S’il y a un genre littéraire négligé, c’est bien celui de la liste. Voici donc celle des choses qui m’exaspèrent dans notre réaction commune à la situation flottante et anxiogène qui nous tarabuste l’existence.
François Legault qui répète chaque jour que cette crise représente le plus grand combat de notre vie
Je ne sais pas ce qui me décourage le plus. Que plusieurs parmi nous pensent cela, ou que ça soit peut-être vrai. On se rappelle que la consigne principale est de rester à au moins deux mètres les uns des autres. À l’ère du numérique, de la commande en ligne, des réseaux sociaux et du transport individuel, ça demande juste une dose de repliement supplémentaire.
Que sera, donc, le second combat le plus important de notre vie ? Choisir la bonne marque de savon pour l’exéma du petit ?
Que sera, donc, le second combat le plus important de notre vie ? Choisir la bonne marque de savon pour l’exéma du petit ? Il y a des peuples qui ont lutté pour leur indépendance et leur liberté, je dis ça de même.
On vit une époque qui manque désespérément de tragique.
Les zélés qui appellent la police parce que leur voisin fait le party
Ou sa variante : ceux qui prennent en photo les rassemblements de plus de deux personnes et qui mettent ça sur les réseaux sociaux, assaisonné d’insultes et de mépris.
Résumons. Quand l’homme n’est pas occupé à interdire l’interdit, à argumenter que chacun est libre de vivre comme il veut, quand il prend une pause de sa révolution sexuelle, sociale et morale, il ne faut pas beaucoup de temps pour que les petites lois, la délation et la curie des bonnes intentions reprennent leurs droits sur lui. Comme s’ils avaient été mis en confinement trop longtemps…
La déification des professionnels de la santé
Rien à redire sur leur travail. Mais l’encensement religieux dont ils font quotidiennement l’objet révèle plus la trouille qui nous habite qu’autre chose. Ou un besoin de mythologie mal refoulé. Les superhéros, versions laïques et horizontales des saints d’autrefois, peuplent maintenant l’imaginaire collectif dès que vient le temps de trouver un peu d’abnégation en ce bas monde.

*DONNÉES EXTRAITES*.
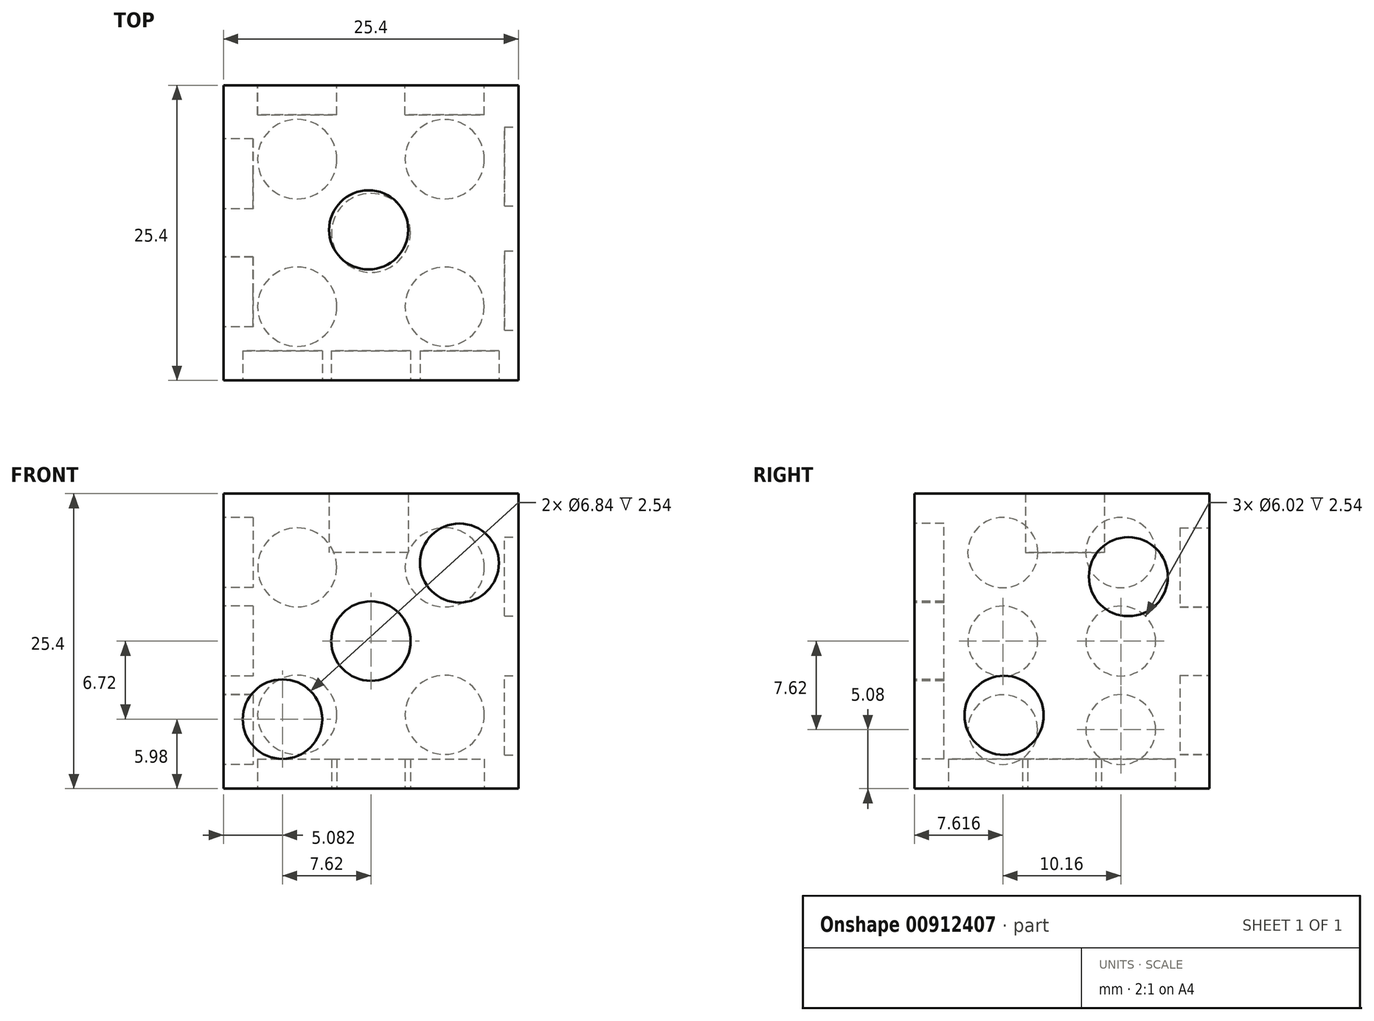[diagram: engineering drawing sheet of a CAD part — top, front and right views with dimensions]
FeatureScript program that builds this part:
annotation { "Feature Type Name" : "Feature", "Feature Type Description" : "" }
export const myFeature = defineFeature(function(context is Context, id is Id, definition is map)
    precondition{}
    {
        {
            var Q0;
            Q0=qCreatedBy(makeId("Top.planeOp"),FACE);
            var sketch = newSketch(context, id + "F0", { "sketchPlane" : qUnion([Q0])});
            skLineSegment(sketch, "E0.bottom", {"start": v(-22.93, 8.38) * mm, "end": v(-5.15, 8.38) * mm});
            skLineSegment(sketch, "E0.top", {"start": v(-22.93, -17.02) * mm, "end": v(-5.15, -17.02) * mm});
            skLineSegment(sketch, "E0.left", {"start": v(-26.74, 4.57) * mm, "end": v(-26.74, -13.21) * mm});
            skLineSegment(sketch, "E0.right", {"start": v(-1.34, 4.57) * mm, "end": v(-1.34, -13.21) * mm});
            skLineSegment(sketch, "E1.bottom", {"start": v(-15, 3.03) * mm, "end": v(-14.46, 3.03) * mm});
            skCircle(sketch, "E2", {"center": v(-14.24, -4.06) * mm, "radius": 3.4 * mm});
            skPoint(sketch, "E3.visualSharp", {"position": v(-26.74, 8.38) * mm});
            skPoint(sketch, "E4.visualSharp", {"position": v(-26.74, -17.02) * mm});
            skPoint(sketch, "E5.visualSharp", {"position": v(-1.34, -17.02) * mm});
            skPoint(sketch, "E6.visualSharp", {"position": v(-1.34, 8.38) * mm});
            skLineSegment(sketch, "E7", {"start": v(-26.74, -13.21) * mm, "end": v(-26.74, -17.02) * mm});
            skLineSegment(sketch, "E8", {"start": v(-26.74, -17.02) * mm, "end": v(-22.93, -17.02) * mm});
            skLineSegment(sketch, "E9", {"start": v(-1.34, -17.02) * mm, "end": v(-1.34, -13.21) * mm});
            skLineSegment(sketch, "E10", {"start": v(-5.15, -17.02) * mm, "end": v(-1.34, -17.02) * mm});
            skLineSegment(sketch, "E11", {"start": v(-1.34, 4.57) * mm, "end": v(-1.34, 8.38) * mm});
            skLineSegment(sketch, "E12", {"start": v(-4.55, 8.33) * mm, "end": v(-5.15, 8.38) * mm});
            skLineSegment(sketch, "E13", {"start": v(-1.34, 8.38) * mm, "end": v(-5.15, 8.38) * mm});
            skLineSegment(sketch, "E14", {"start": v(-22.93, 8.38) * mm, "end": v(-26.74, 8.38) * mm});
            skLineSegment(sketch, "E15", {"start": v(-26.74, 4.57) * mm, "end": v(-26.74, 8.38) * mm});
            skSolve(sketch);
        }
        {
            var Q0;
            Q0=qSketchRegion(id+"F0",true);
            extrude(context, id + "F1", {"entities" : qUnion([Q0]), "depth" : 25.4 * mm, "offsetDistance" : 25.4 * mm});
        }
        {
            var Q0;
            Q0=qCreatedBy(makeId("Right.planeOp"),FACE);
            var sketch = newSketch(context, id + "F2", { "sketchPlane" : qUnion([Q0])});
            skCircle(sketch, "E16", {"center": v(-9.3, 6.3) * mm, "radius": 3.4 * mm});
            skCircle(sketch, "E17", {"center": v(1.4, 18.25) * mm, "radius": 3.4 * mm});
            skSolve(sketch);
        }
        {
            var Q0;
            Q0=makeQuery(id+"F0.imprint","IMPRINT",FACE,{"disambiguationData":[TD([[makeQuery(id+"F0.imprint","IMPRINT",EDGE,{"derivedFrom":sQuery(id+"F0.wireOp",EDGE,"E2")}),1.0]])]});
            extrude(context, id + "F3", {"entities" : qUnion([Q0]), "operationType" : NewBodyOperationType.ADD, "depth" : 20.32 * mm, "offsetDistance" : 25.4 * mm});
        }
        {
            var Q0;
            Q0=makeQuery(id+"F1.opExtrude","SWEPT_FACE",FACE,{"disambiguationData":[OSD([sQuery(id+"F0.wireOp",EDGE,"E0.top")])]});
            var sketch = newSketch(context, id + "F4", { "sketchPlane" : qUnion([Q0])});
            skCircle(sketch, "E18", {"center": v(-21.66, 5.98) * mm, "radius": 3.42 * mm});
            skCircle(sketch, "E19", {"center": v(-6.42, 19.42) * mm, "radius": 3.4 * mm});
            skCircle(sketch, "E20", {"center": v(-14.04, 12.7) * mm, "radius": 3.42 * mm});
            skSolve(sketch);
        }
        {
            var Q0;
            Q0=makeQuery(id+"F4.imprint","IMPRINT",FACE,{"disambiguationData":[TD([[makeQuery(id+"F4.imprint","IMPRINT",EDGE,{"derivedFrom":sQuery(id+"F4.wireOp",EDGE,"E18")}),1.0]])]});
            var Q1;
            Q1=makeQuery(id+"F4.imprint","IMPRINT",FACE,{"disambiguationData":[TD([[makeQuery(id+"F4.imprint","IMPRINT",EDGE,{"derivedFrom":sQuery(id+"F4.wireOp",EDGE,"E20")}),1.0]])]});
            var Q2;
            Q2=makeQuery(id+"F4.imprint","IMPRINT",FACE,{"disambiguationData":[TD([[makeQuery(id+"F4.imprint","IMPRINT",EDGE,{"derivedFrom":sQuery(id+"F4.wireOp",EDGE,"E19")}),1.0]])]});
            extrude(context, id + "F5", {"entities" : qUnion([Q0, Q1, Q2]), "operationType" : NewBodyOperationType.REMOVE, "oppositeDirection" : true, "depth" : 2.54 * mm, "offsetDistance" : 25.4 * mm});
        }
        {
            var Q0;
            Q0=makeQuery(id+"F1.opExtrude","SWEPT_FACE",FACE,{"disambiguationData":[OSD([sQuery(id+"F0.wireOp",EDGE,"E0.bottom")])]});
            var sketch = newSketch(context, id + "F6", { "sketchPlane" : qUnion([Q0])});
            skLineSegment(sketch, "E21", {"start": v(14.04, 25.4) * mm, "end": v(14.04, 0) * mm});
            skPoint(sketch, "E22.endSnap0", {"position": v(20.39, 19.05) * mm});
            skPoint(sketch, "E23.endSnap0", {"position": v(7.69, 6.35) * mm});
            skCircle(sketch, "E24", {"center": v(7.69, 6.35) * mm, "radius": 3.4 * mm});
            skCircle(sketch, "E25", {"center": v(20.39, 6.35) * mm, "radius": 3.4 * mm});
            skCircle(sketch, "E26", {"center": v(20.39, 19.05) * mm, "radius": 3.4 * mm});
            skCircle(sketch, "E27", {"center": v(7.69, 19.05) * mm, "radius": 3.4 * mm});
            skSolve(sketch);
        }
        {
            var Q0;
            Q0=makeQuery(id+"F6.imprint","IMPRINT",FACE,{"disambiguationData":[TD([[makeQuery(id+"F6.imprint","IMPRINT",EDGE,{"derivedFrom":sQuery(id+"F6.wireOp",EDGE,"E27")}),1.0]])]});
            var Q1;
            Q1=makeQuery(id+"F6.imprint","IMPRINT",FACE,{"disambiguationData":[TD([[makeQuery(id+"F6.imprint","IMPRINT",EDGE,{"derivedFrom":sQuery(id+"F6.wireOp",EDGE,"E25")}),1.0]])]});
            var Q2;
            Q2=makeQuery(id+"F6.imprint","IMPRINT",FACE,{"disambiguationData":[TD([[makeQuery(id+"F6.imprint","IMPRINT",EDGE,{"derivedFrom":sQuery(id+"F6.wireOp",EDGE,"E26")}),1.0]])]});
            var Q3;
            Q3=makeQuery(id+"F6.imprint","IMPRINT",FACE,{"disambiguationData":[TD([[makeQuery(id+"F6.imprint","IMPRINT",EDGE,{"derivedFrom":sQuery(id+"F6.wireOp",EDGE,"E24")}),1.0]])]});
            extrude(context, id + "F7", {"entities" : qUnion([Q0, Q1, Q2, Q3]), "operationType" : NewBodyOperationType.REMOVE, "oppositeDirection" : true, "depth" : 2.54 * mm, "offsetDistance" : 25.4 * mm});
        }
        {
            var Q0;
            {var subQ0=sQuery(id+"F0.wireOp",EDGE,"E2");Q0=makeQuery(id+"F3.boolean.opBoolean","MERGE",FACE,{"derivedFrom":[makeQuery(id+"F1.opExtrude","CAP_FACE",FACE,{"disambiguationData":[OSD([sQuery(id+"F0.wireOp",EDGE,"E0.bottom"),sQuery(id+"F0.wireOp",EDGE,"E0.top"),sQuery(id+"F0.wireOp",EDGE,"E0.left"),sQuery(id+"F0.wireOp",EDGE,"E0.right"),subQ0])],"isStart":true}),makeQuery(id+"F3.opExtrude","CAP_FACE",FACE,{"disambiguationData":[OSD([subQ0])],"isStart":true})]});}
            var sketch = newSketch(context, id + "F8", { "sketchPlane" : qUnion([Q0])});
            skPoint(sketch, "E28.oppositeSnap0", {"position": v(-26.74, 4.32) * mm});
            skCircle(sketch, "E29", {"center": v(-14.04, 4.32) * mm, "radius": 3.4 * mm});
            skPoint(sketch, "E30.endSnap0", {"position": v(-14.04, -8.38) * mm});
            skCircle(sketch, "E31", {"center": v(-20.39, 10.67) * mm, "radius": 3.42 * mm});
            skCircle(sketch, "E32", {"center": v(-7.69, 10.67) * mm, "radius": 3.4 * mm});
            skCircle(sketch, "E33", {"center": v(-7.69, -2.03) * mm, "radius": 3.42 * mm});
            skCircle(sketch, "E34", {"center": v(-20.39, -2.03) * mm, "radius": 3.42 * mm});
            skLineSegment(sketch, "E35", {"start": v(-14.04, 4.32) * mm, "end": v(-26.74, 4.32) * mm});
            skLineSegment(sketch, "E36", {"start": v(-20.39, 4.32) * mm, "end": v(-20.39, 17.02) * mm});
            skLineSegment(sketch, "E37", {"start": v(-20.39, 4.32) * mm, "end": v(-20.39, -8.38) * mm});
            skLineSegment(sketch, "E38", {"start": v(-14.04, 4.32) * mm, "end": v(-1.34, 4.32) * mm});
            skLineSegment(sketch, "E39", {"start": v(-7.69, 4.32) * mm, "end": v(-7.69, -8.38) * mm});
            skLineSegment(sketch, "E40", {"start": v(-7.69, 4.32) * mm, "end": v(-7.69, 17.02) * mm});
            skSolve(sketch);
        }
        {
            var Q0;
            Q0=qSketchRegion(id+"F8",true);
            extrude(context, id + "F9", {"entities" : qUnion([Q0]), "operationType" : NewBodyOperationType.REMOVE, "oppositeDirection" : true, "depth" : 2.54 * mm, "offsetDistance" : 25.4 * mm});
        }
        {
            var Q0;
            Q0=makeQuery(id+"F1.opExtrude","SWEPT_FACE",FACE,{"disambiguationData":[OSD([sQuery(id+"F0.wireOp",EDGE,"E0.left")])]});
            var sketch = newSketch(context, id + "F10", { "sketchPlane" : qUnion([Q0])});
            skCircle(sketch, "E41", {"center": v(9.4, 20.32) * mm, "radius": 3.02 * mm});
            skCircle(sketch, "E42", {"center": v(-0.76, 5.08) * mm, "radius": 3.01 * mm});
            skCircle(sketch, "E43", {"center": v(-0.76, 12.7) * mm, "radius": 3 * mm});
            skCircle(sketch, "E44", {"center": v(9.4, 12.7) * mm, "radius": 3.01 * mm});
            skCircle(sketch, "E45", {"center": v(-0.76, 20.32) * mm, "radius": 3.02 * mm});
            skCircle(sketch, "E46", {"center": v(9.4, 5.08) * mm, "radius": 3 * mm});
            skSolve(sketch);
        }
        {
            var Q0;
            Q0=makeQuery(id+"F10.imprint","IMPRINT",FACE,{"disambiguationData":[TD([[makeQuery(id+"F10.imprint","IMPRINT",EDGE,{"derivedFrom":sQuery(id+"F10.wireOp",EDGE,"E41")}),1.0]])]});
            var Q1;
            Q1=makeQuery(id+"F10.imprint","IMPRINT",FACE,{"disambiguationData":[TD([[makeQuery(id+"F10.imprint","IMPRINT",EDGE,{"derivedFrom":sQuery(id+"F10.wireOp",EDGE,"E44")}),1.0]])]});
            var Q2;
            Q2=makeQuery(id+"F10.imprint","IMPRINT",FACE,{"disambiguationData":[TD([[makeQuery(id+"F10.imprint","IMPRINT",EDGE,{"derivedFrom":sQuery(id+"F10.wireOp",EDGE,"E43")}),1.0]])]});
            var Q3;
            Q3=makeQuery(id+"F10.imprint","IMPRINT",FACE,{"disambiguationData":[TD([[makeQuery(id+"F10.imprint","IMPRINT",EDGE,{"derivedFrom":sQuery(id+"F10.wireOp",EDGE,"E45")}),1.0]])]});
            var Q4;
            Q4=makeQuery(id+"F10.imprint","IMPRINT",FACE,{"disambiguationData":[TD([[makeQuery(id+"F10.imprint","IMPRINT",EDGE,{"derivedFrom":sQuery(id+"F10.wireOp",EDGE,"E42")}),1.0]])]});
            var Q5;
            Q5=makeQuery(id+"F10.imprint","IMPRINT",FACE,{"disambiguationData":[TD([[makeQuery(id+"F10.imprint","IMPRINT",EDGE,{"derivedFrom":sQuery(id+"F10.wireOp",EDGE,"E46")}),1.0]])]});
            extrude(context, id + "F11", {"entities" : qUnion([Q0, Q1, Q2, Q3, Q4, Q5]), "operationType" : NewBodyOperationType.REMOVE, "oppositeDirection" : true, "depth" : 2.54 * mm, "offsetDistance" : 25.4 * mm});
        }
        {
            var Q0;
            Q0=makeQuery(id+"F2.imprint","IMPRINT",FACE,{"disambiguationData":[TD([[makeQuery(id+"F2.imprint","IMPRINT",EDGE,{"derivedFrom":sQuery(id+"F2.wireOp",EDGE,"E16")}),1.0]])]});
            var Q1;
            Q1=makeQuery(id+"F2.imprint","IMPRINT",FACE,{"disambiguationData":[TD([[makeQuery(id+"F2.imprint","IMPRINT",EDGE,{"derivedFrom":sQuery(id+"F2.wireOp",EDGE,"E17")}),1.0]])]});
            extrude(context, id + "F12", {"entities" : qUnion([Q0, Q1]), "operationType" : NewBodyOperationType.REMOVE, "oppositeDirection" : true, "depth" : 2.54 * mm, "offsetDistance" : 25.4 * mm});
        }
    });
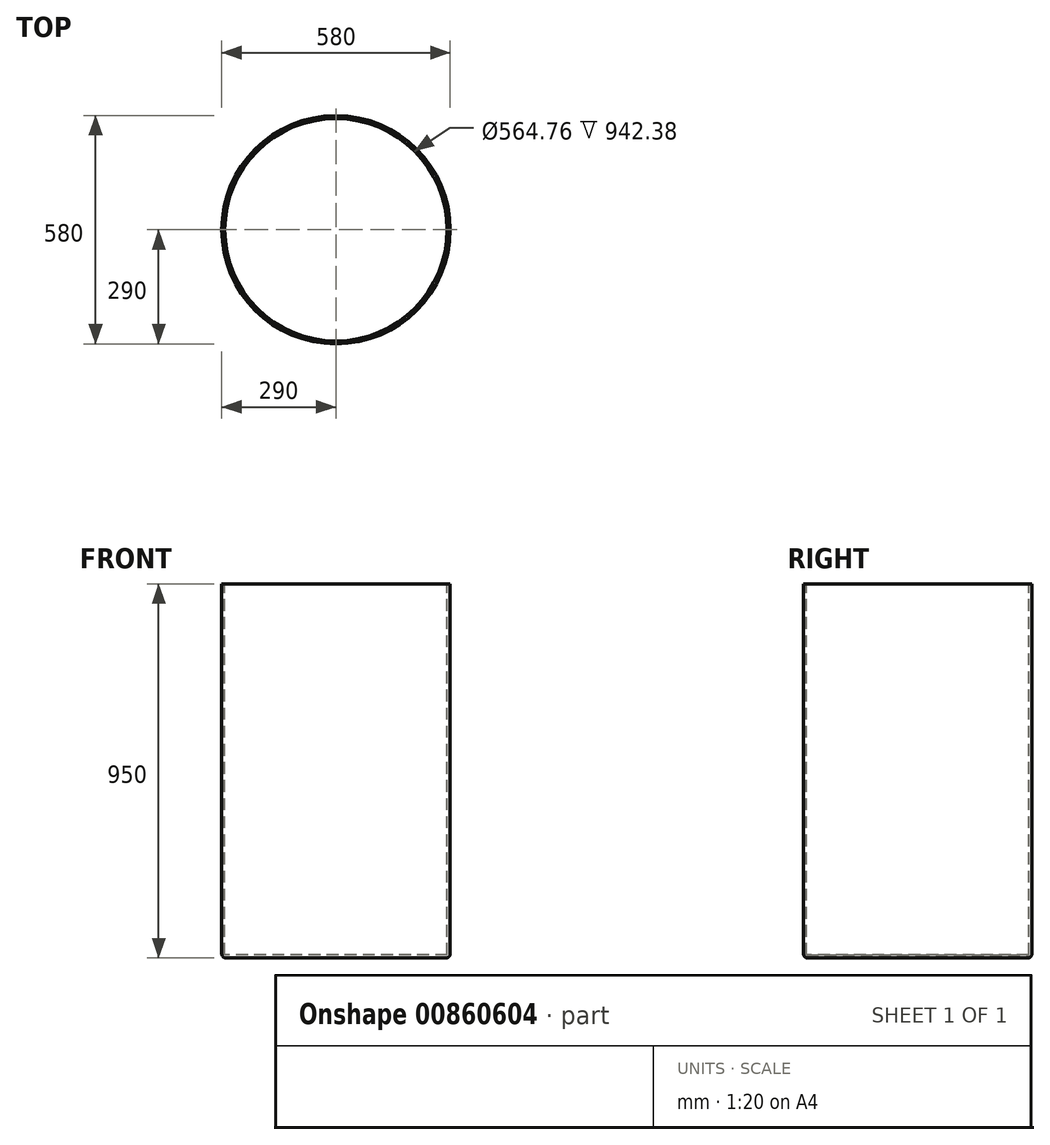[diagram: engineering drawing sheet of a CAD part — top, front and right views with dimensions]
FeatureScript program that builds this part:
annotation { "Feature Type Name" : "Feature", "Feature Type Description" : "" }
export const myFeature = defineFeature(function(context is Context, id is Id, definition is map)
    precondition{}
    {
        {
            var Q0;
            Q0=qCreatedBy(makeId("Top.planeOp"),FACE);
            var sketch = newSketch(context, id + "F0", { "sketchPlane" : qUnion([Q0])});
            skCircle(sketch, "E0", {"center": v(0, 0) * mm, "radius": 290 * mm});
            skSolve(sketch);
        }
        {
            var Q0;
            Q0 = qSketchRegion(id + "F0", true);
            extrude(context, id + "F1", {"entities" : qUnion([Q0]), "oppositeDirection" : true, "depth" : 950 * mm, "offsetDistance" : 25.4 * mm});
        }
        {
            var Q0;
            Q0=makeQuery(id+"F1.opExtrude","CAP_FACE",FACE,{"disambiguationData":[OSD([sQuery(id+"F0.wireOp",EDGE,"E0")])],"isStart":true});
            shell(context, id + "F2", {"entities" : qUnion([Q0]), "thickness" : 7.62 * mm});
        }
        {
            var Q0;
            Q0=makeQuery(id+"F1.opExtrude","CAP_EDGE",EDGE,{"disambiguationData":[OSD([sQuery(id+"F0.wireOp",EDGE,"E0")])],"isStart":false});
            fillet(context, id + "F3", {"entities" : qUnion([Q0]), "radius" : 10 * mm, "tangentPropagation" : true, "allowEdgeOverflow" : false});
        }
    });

*TÂCHE BRÈVE A*.
Relevez dans l'extrait les trois intitulés qui annoncent chacune des choses jugées exaspérantes.
*TÂCHE BRÈVE B*.
D'après l'extrait, quelle est la consigne principale que l'on se rappelle ?
Le listing ci-dessus constitue un matériau indépendant de l'extrait.

*CORRIGÉ PROPOSÉ A*.
- François Legault qui répète chaque jour que cette crise représente le plus grand combat de notre vie
- Les zélés qui appellent la police parce que leur voisin fait le party
- La déification des professionnels de la santé

*CORRIGÉ PROPOSÉ B*.
Rester à au moins deux mètres les uns des autres.